Efficacy and safety of PD-1 inhibitor combined with antiangiogenic therapy for unresectable hepatocellular carcinoma: A multicenter retrospective study.

Background: Immunotherapy-antiangiogenesis combination therapy has achieved excellent survival outcomes in hepatocellular carcinoma (HCC) in clinical trials. However, the combination therapy for HCC outside clinical trials is not well studied, and predictive factors are lacking. Here, we retrospectively analyzed the efficacy and safety of immunotherapy-antiangiogenesis combination therapy in unresectable HCC patients in a real-world setting.

Methods: We conducted a four-center, retrospective study of unresectable HCC patients who received the combination of programmed death 1 (PD-1) inhibitor and antiangiogenic agent between April 2018 and July 2021 in China.

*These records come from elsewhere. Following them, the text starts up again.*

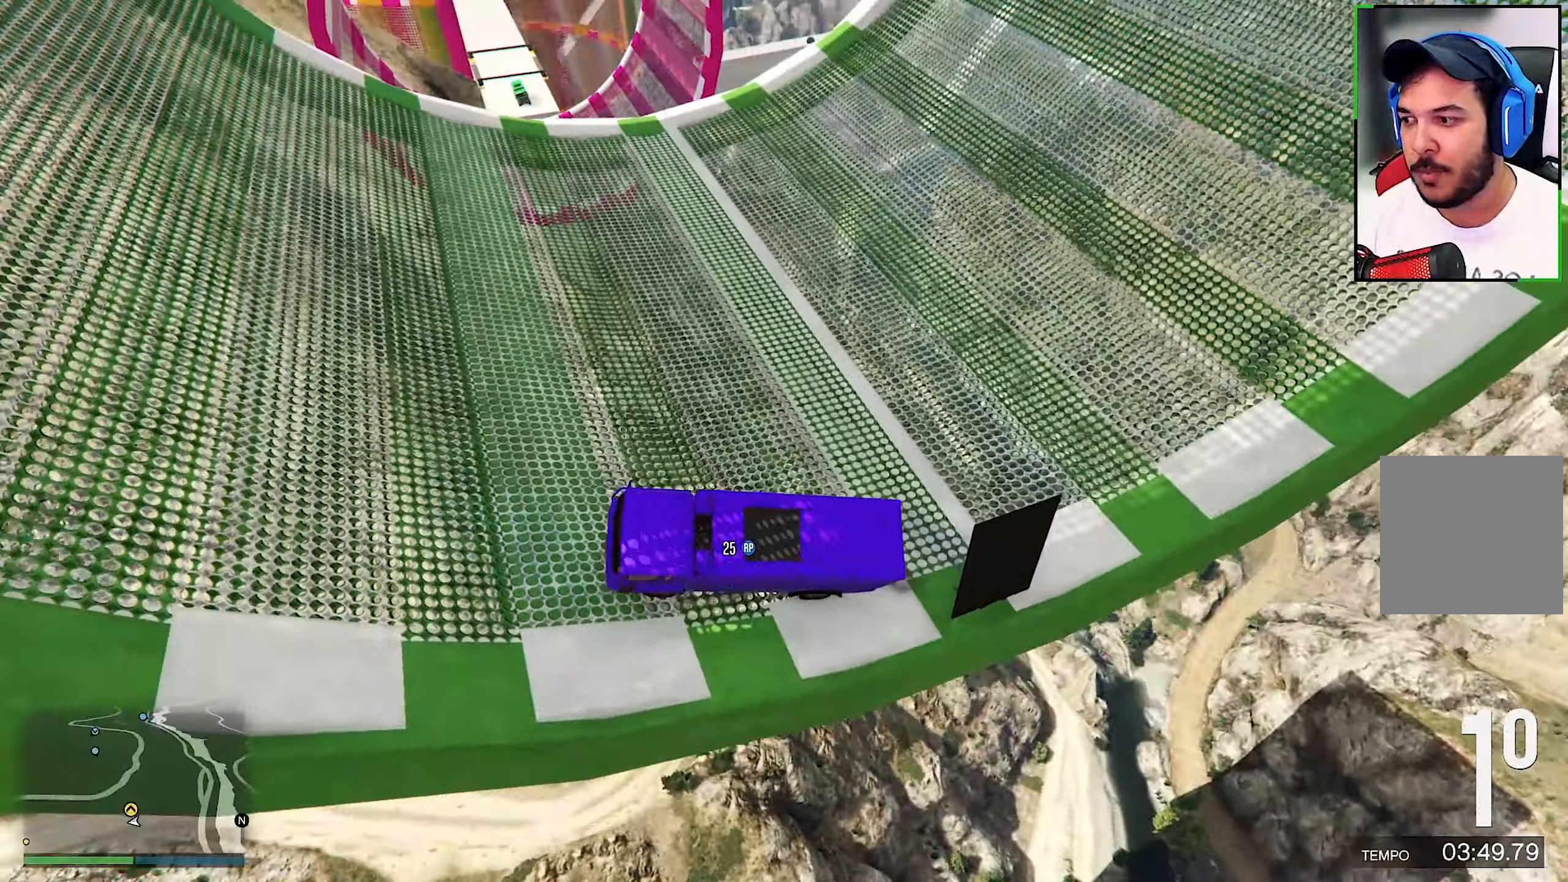
{"buttons": ["R2"], "left_stick": "right", "right_stick": "down-left", "events": [[100, "right_stick", "down-left"], [150, "R2", "down"], [150, "left_stick", "right"]]}
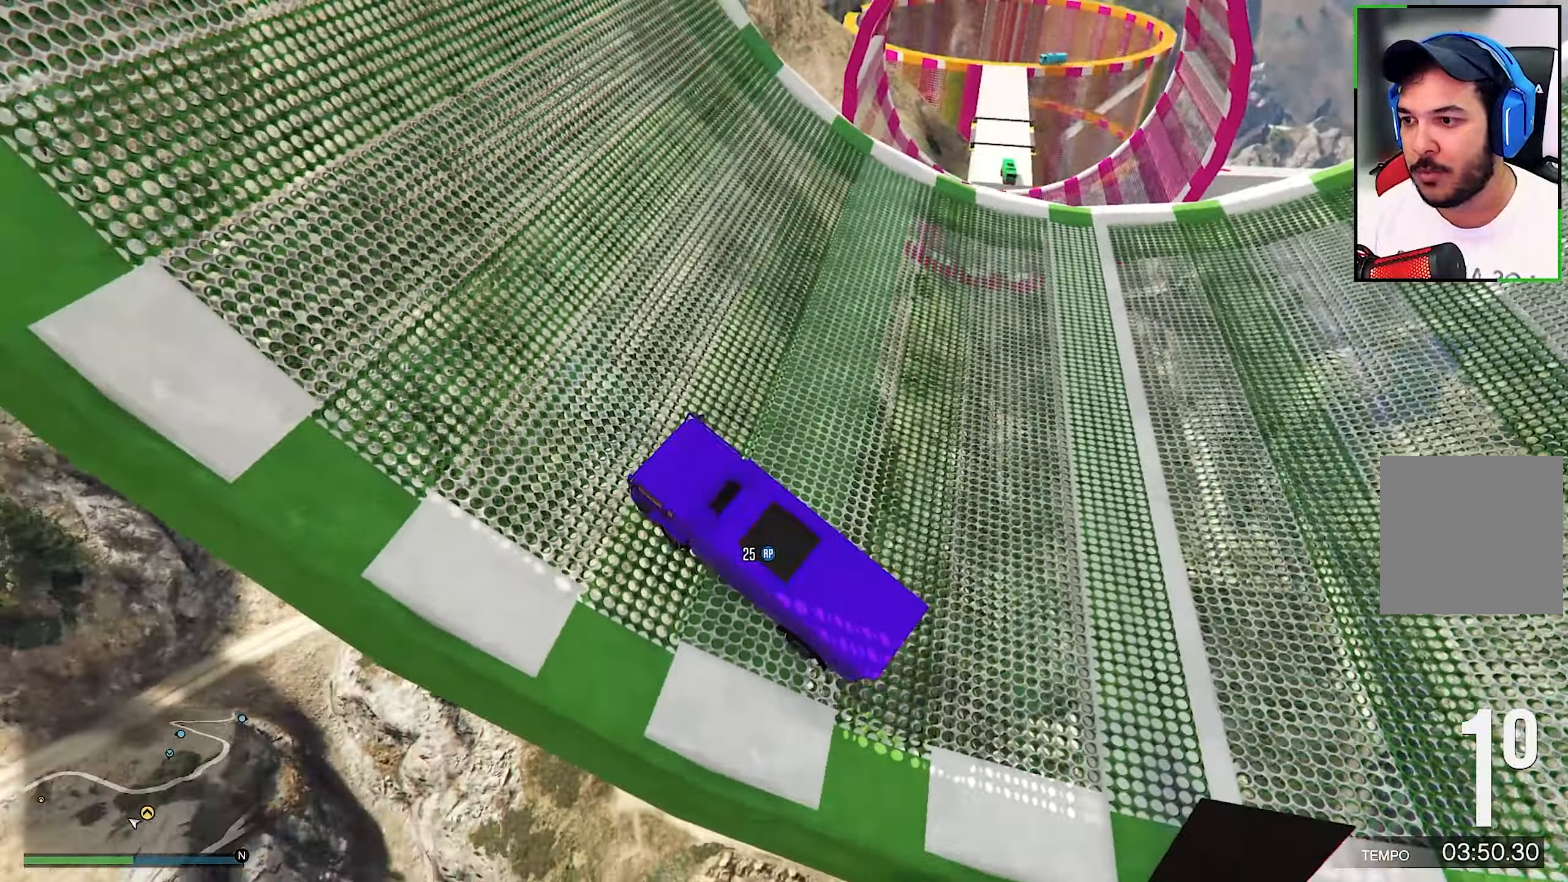
{"buttons": ["R2"], "left_stick": "right", "right_stick": "left", "events": [[467, "right_stick", "left"]]}
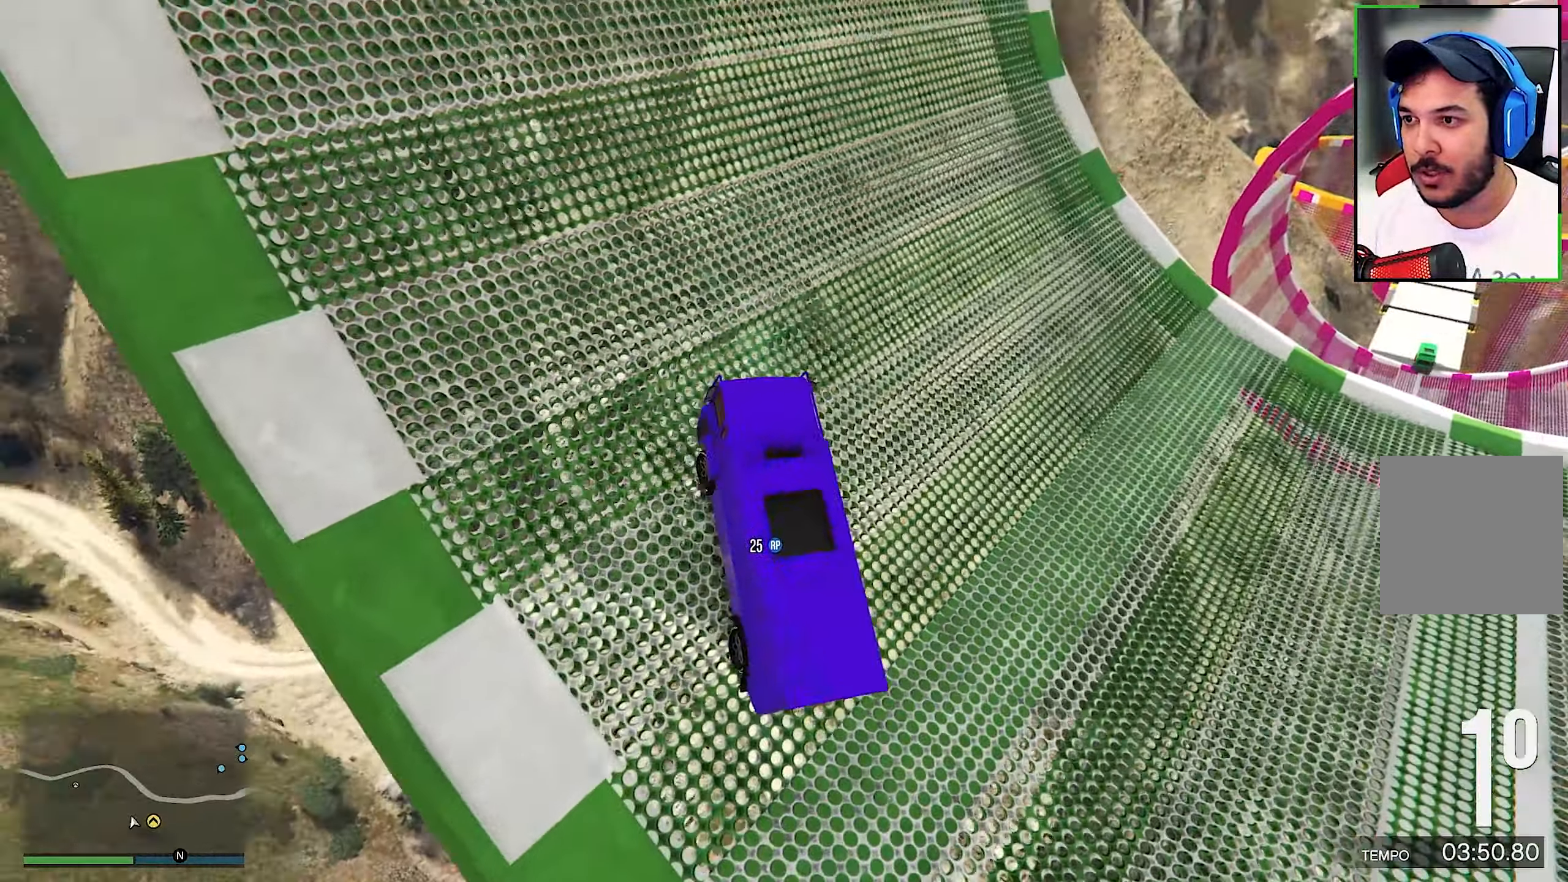
{"buttons": ["R2"], "left_stick": "right", "right_stick": "center", "events": [[134, "left_stick", "center"], [134, "right_stick", "center"], [433, "left_stick", "right"]]}
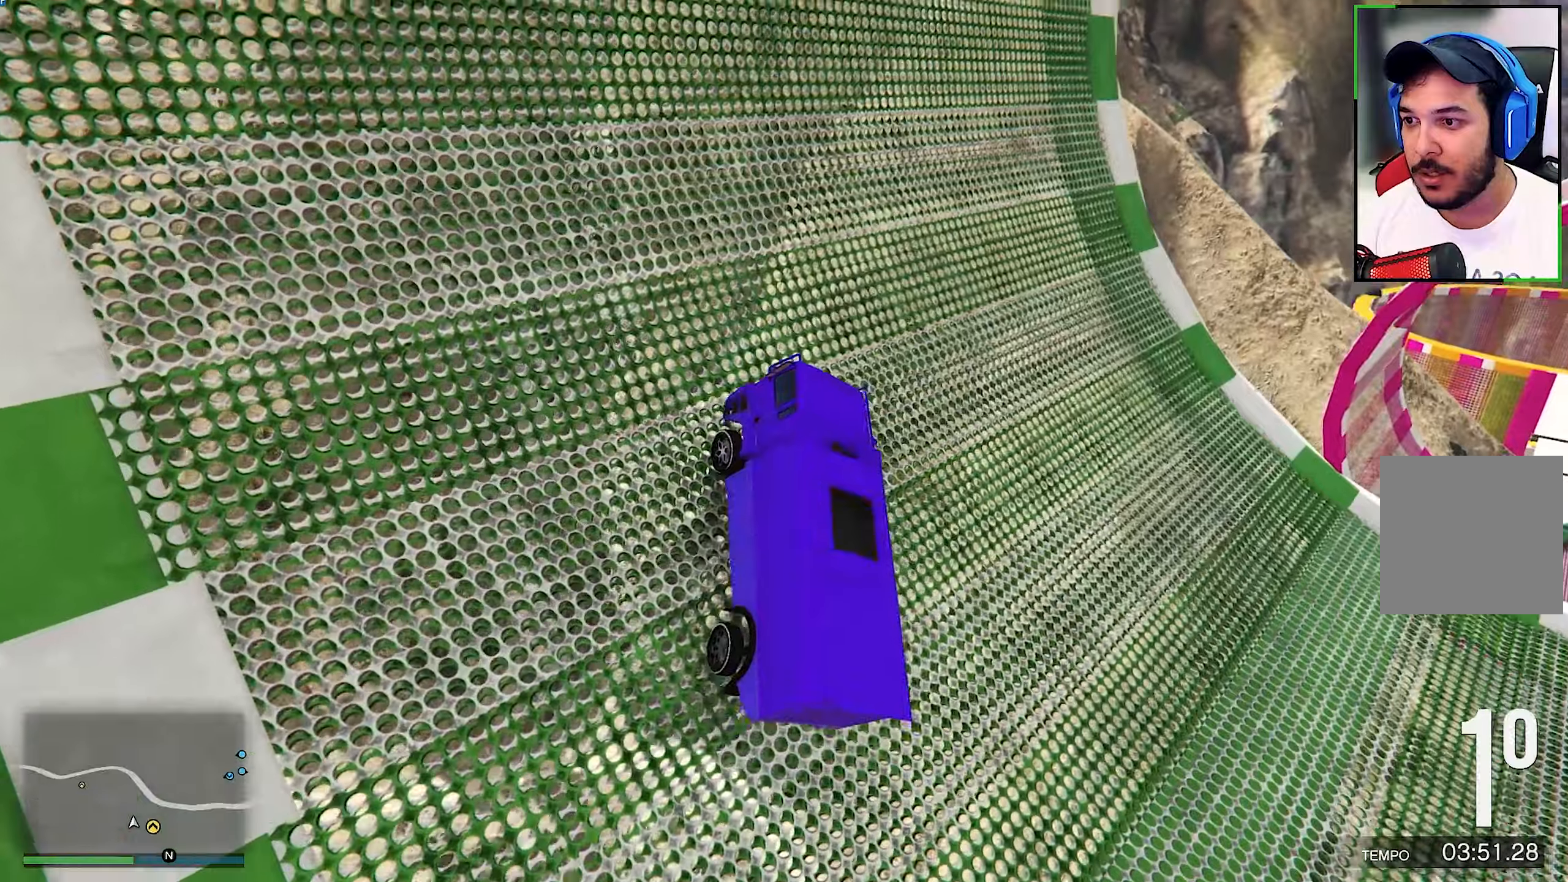
{"buttons": ["R2"], "left_stick": "left", "right_stick": "center", "events": [[133, "left_stick", "left"]]}
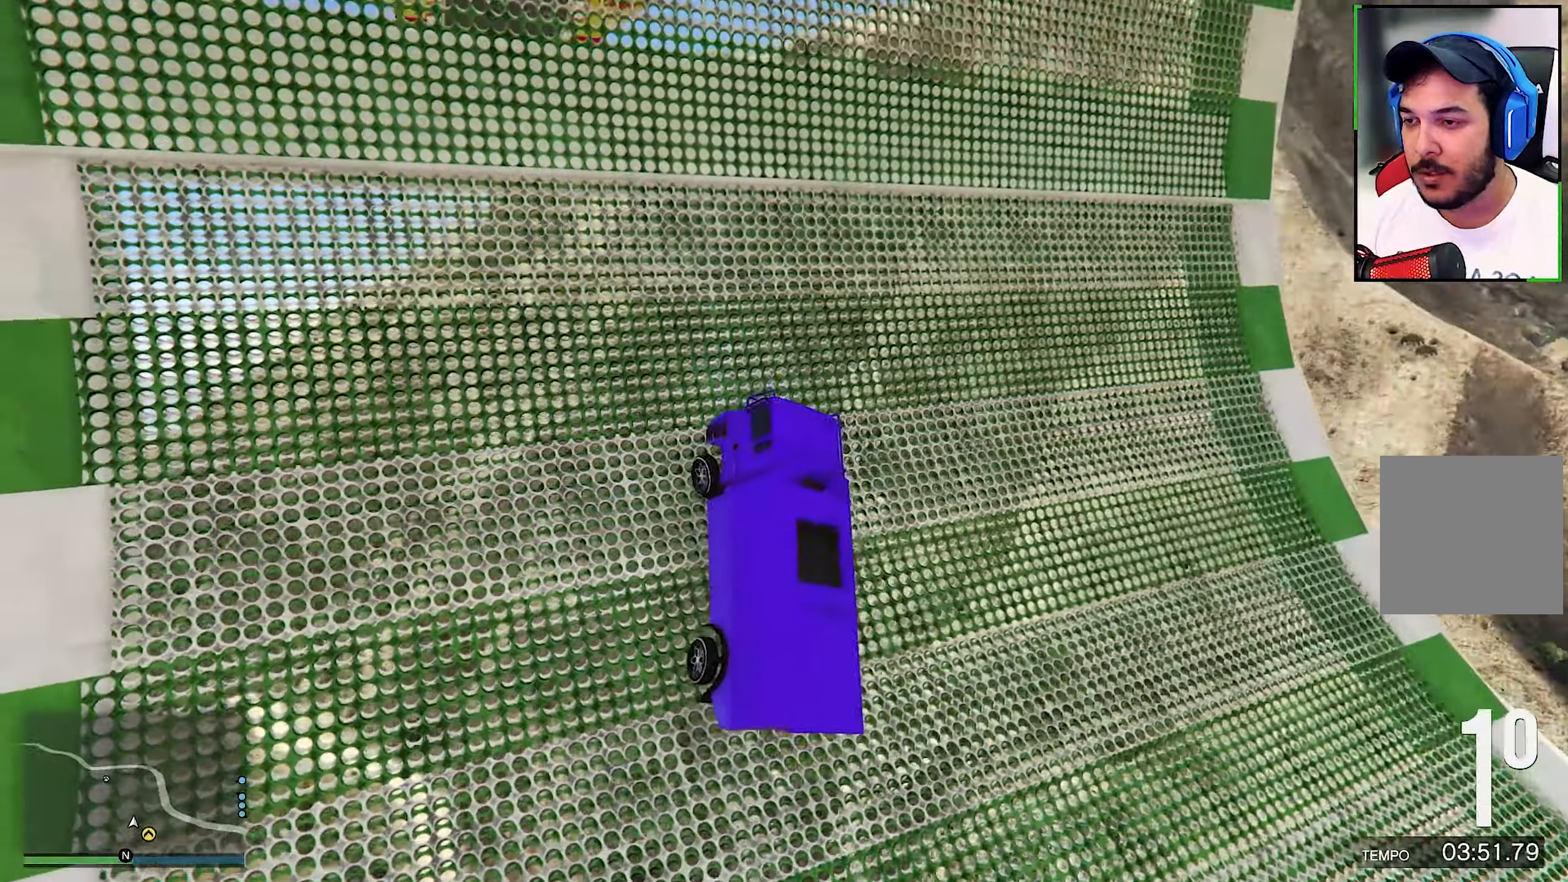
{"buttons": ["R2"], "left_stick": "left", "right_stick": "center", "events": []}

Results: In total, 136 patients were enrolled in the cohort. The objective response rate (ORR) and disease control rate (DCR) were 38.0% and 81.8%, respectively. The median time to progression (TTP), progression-free survival (PFS), and overall survival (OS) were 7.2, 7.3, and 19.6 months, respectively. The multivariate analysis indicated that ECOG performance status score (PS) 2 was a significantly independent negative factor of ORR. Moreover, ECOG PS 2, peritoneum metastasis and previous immunotherapy were found to be independent negative predictors of PFS. A shorter OS was associated with ECOG PS 2, peritoneum metastasis, the presence of previous immunotherapy, Child-Pugh stage B, and high alpha-fetoprotein (AFP) concentration. One hundred and twenty-five patients (91.9%) reported adverse events (AEs) with any grade.

Conclusion: We elucidated the efficacy and safety of immunotherapy-antiangiogenesis combination therapy and identified potential predictors for response and survival in a real-world cohort of patients with unresectable HCC.